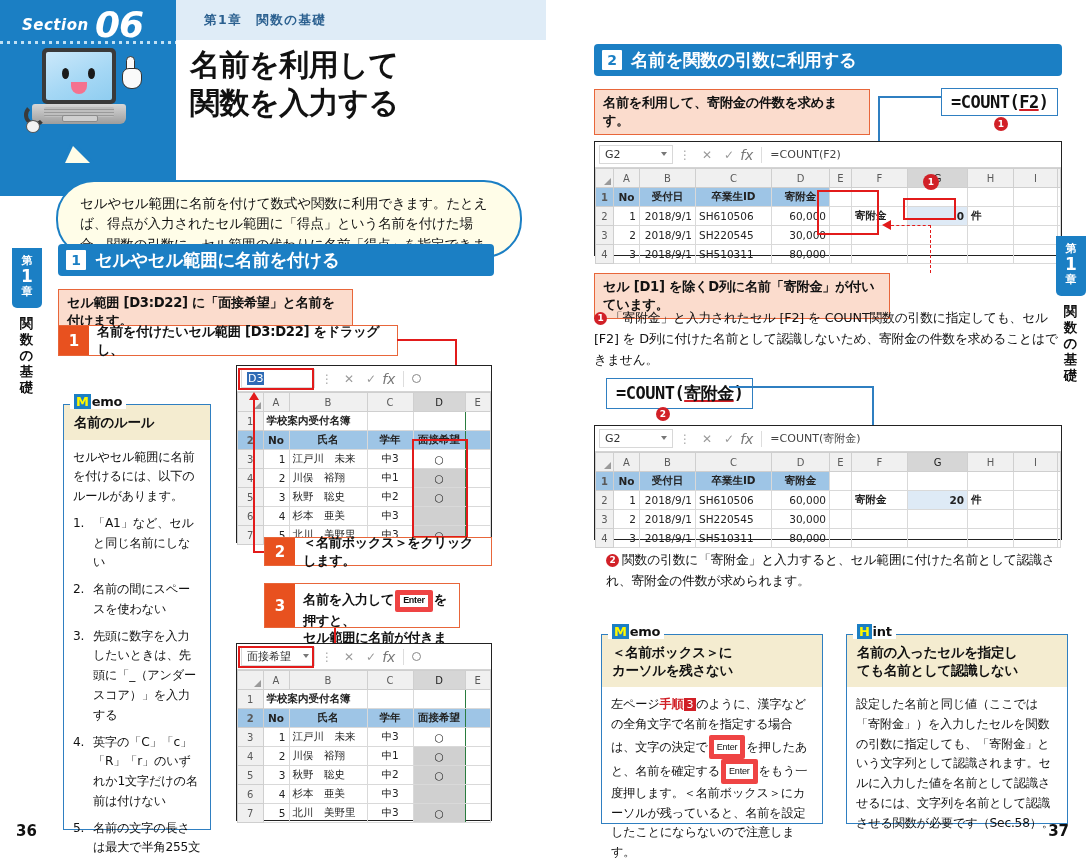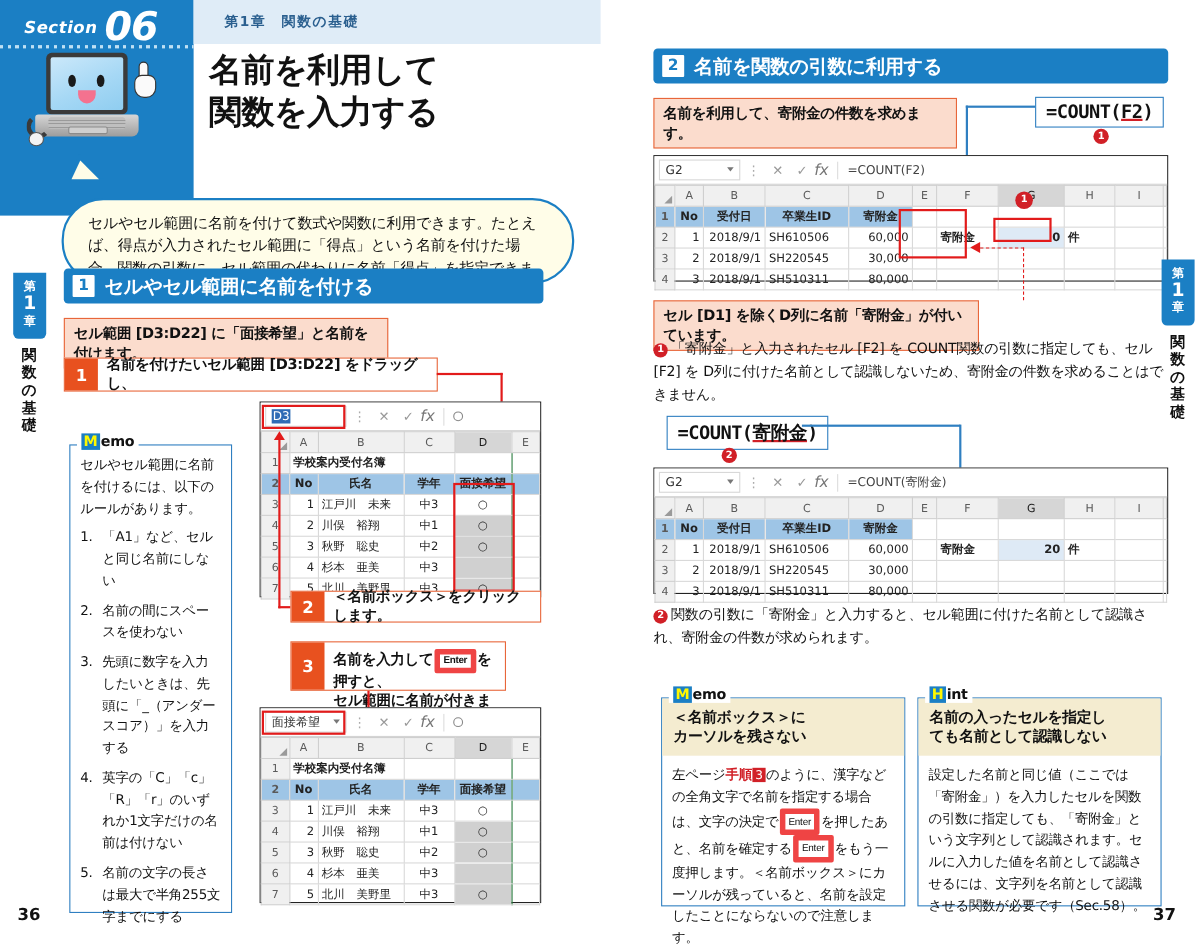--- a/index.html
+++ b/index.html
@@ -336,6 +336,7 @@
       <div class="tag">
         <b>M</b><span>emo</span>
       </div>
+      <div class="ttl">名前のルール</div>
       <div class="body">
         <div>セルやセル範囲に名前を付けるには、以下のルールがあります。</div>
         <ol>

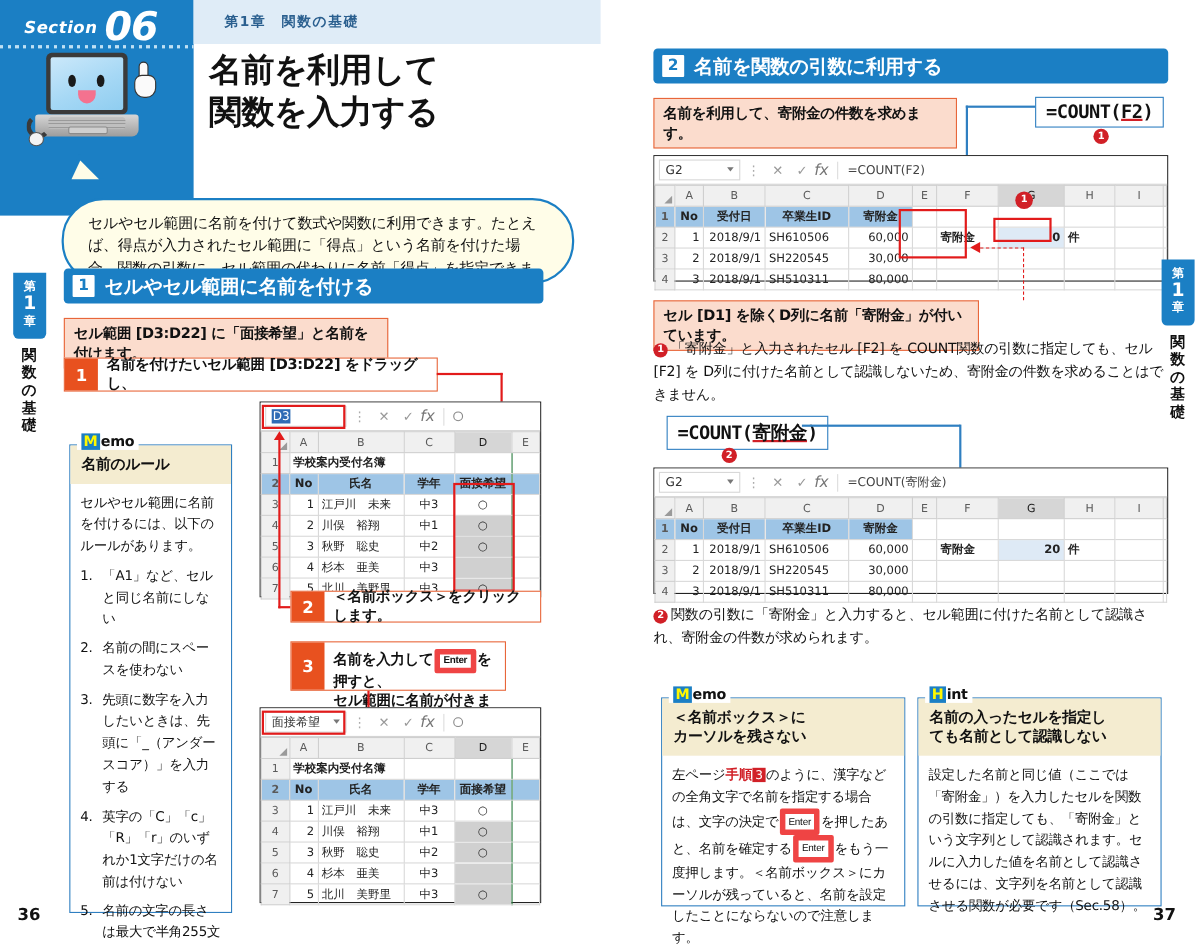--- a/index.html
+++ b/index.html
@@ -750,7 +750,7 @@
       </table>
     </div>
 
-    <div class="para" style="left:48px; top:550px; width:466px;">
+    <div class="para" style="left:60px; top:550px; width:466px;">
       <span class="bn">2</span><span>関数の引数に「寄附金」と入力すると、セル範囲に付けた名前として認識され、寄附金の件数が求められます。</span>
     </div>
 

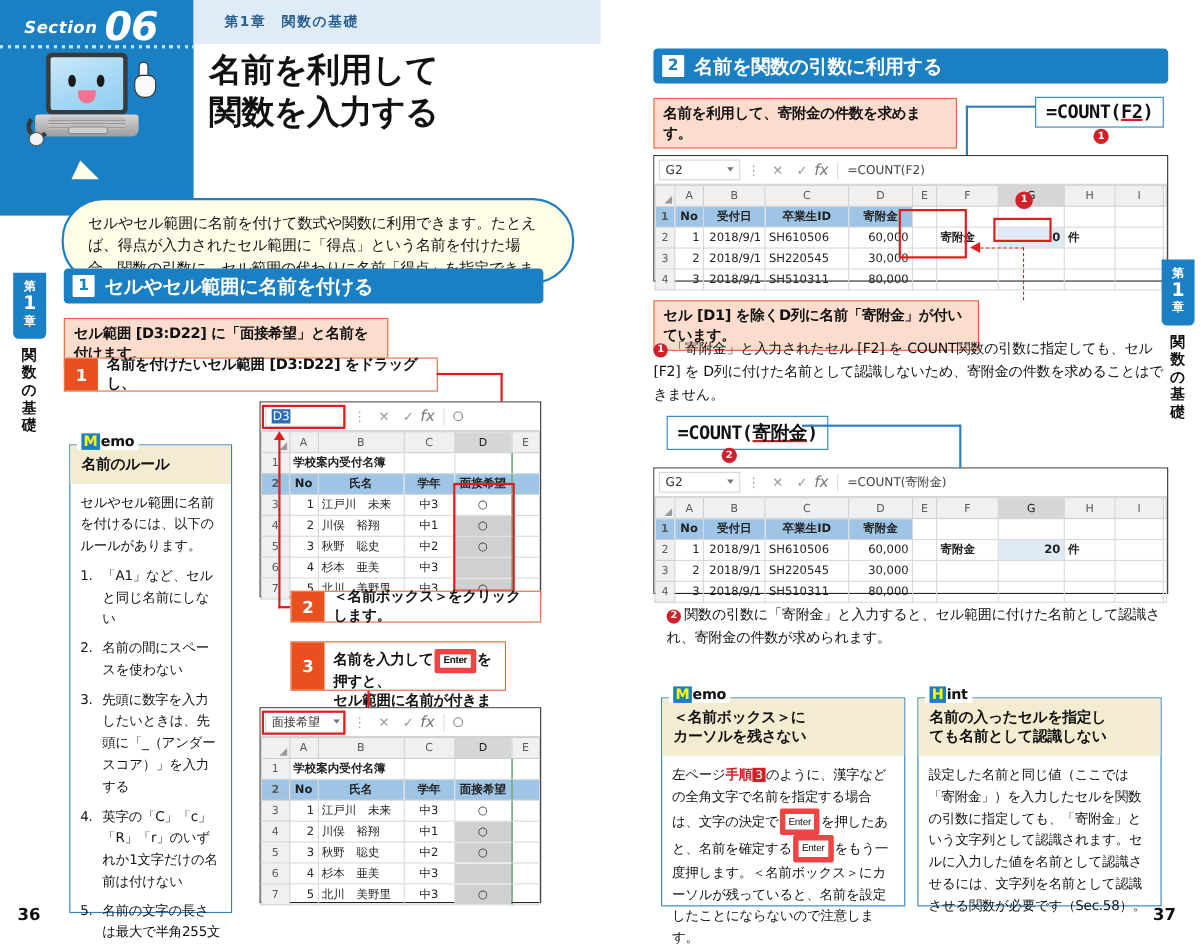--- a/index.html
+++ b/index.html
@@ -765,7 +765,7 @@
       <div class="body"><span>左ページ</span><span class="redtxt">手順</span><span class="redtag">3</span><span>のように、漢字などの全角文字で名前を指定する場合は、文字の決定で</span><span class="key">Enter</span><span>を押したあと、名前を確定する</span><span class="key">Enter</span><span>をもう一度押します。＜名前ボックス＞にカーソルが残っていると、名前を設定したことにならないので注意します。</span></div>
     </div>
 
-    <div class="note" style="left:288px; top:634px; width:222px; height:190px;">
+    <div class="note" style="left:300px; top:634px; width:222px; height:190px;">
       <div class="tag">
         <b>H</b><span>int</span>
       </div>

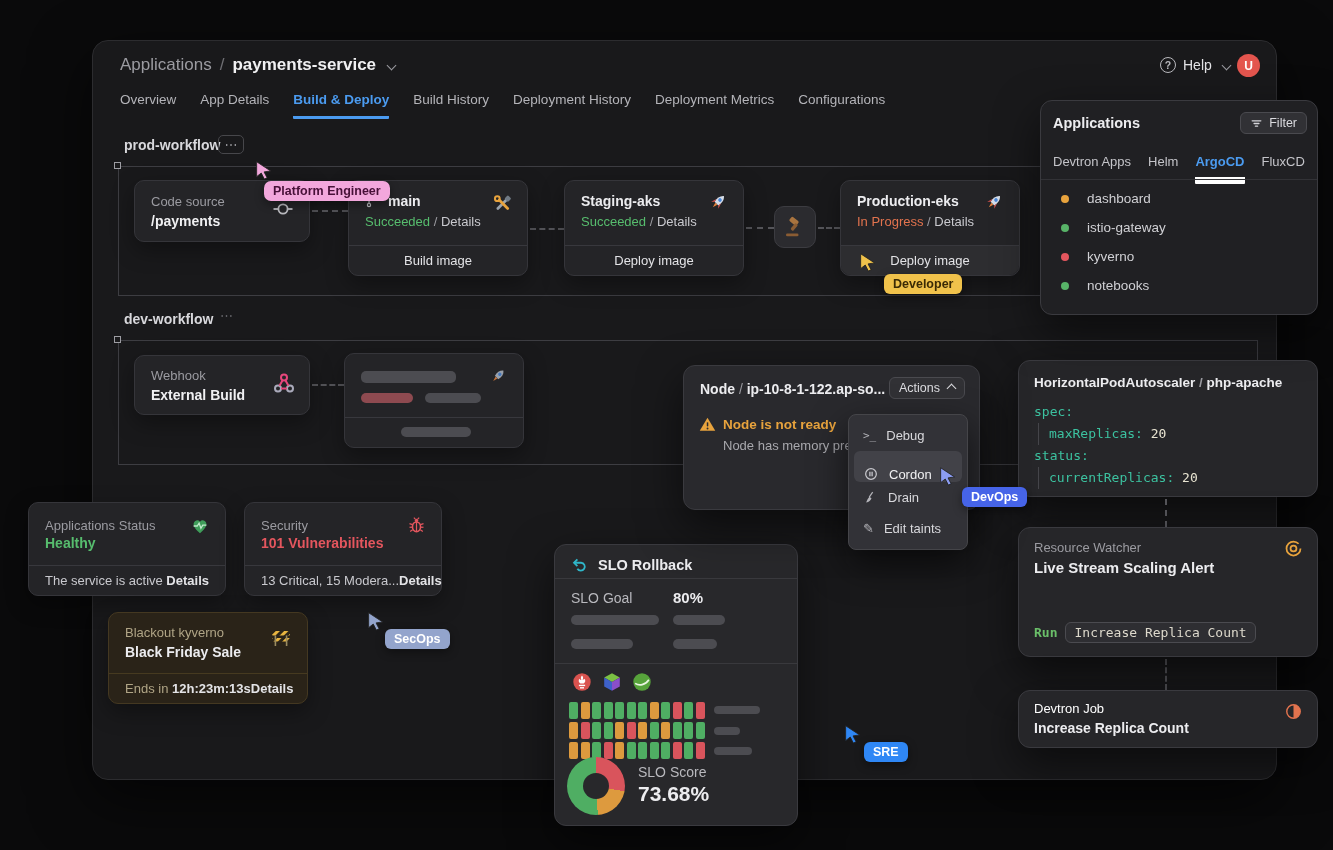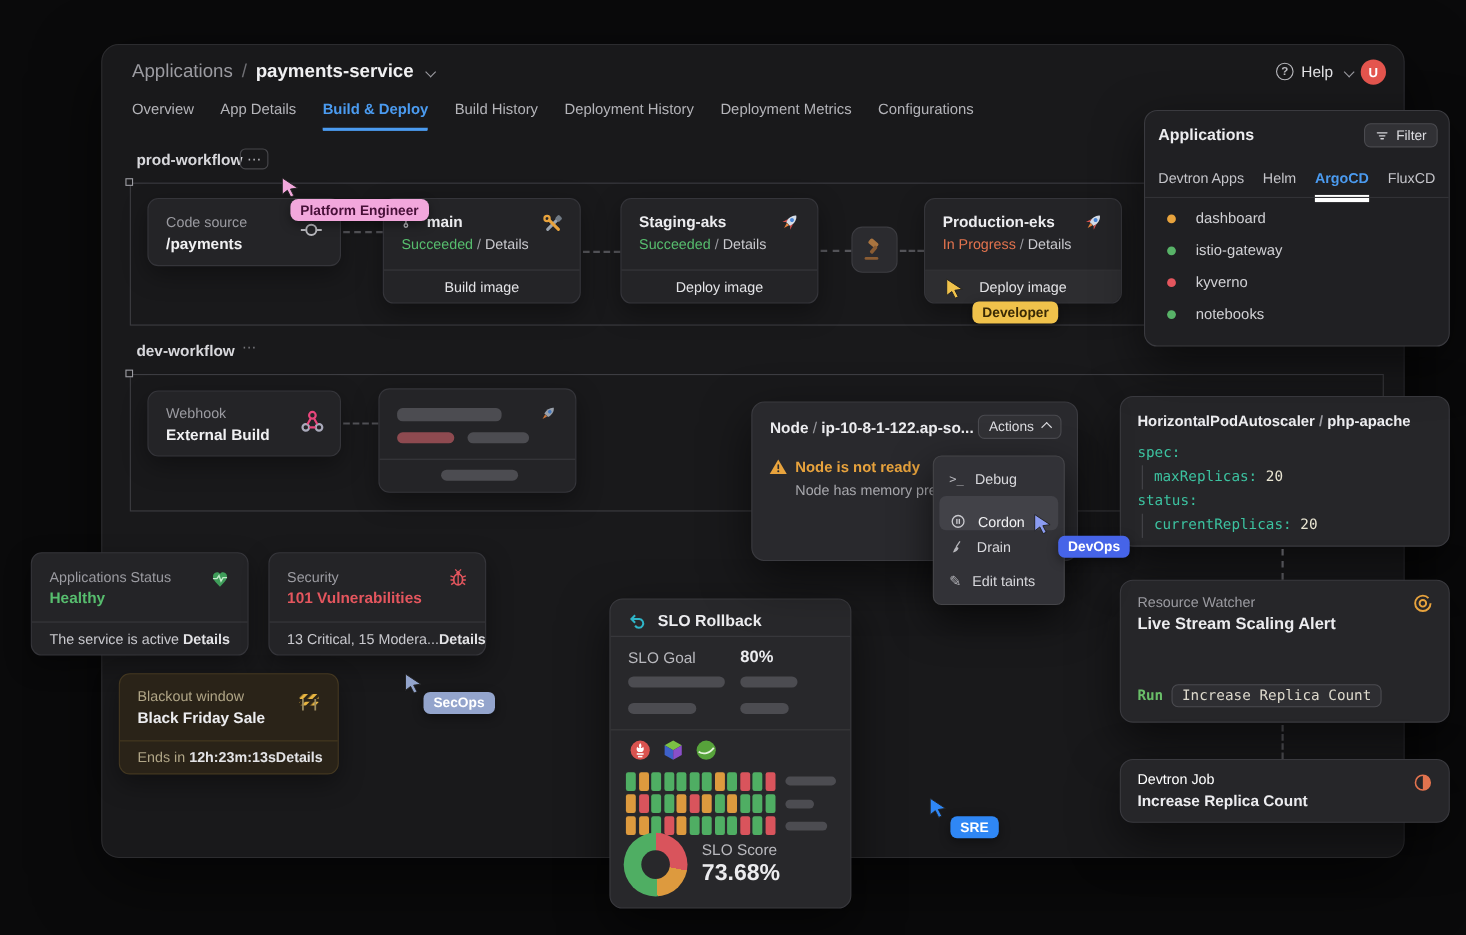--- a/index.html
+++ b/index.html
@@ -365,7 +365,7 @@
   </div>
 </div>
 
-<div class="panel" style="left:554px; top:544px; width:220px; height:282px; background:#28282b; z-index:15;text-align:right;">
+<div class="panel" style="left:554px; top:544px; width:244px; height:282px; background:#28282b; z-index:15;text-align:right;">
   <div class="abs" style="left:16px; top:11px; display:flex; align-items:center; gap:9px;">
     <svg width="18" height="18" viewBox="0 0 24 24">
       <path d="M8.5 4.5 L4 9 L8.5 13.5" fill="none" stroke="#2fb6c9" stroke-width="2.4"></path>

···

## ASSIGNMENT
With the pictures set aside, write out the whole listing exactly.

## SOLUTION TO THE PROBLEM
--- a/index.html
+++ b/index.html
@@ -336,6 +336,7 @@
       <div class="tag">
         <b>M</b><span>emo</span>
       </div>
+      <div class="ttl">名前のルール</div>
       <div class="body">
         <div>セルやセル範囲に名前を付けるには、以下のルールがあります。</div>
         <ol>

--- a/index.html
+++ b/index.html
@@ -750,7 +750,7 @@
       </table>
     </div>
 
-    <div class="para" style="left:48px; top:550px; width:466px;">
+    <div class="para" style="left:60px; top:550px; width:466px;">
       <span class="bn">2</span><span>関数の引数に「寄附金」と入力すると、セル範囲に付けた名前として認識され、寄附金の件数が求められます。</span>
     </div>
 

--- a/index.html
+++ b/index.html
@@ -765,7 +765,7 @@
       <div class="body"><span>左ページ</span><span class="redtxt">手順</span><span class="redtag">3</span><span>のように、漢字などの全角文字で名前を指定する場合は、文字の決定で</span><span class="key">Enter</span><span>を押したあと、名前を確定する</span><span class="key">Enter</span><span>をもう一度押します。＜名前ボックス＞にカーソルが残っていると、名前を設定したことにならないので注意します。</span></div>
     </div>
 
-    <div class="note" style="left:288px; top:634px; width:222px; height:190px;">
+    <div class="note" style="left:300px; top:634px; width:222px; height:190px;">
       <div class="tag">
         <b>H</b><span>int</span>
       </div>

--- a/index.html
+++ b/index.html
@@ -365,7 +365,7 @@
   </div>
 </div>
 
-<div class="panel" style="left:554px; top:544px; width:220px; height:282px; background:#28282b; z-index:15;text-align:right;">
+<div class="panel" style="left:554px; top:544px; width:244px; height:282px; background:#28282b; z-index:15;text-align:right;">
   <div class="abs" style="left:16px; top:11px; display:flex; align-items:center; gap:9px;">
     <svg width="18" height="18" viewBox="0 0 24 24">
       <path d="M8.5 4.5 L4 9 L8.5 13.5" fill="none" stroke="#2fb6c9" stroke-width="2.4"></path>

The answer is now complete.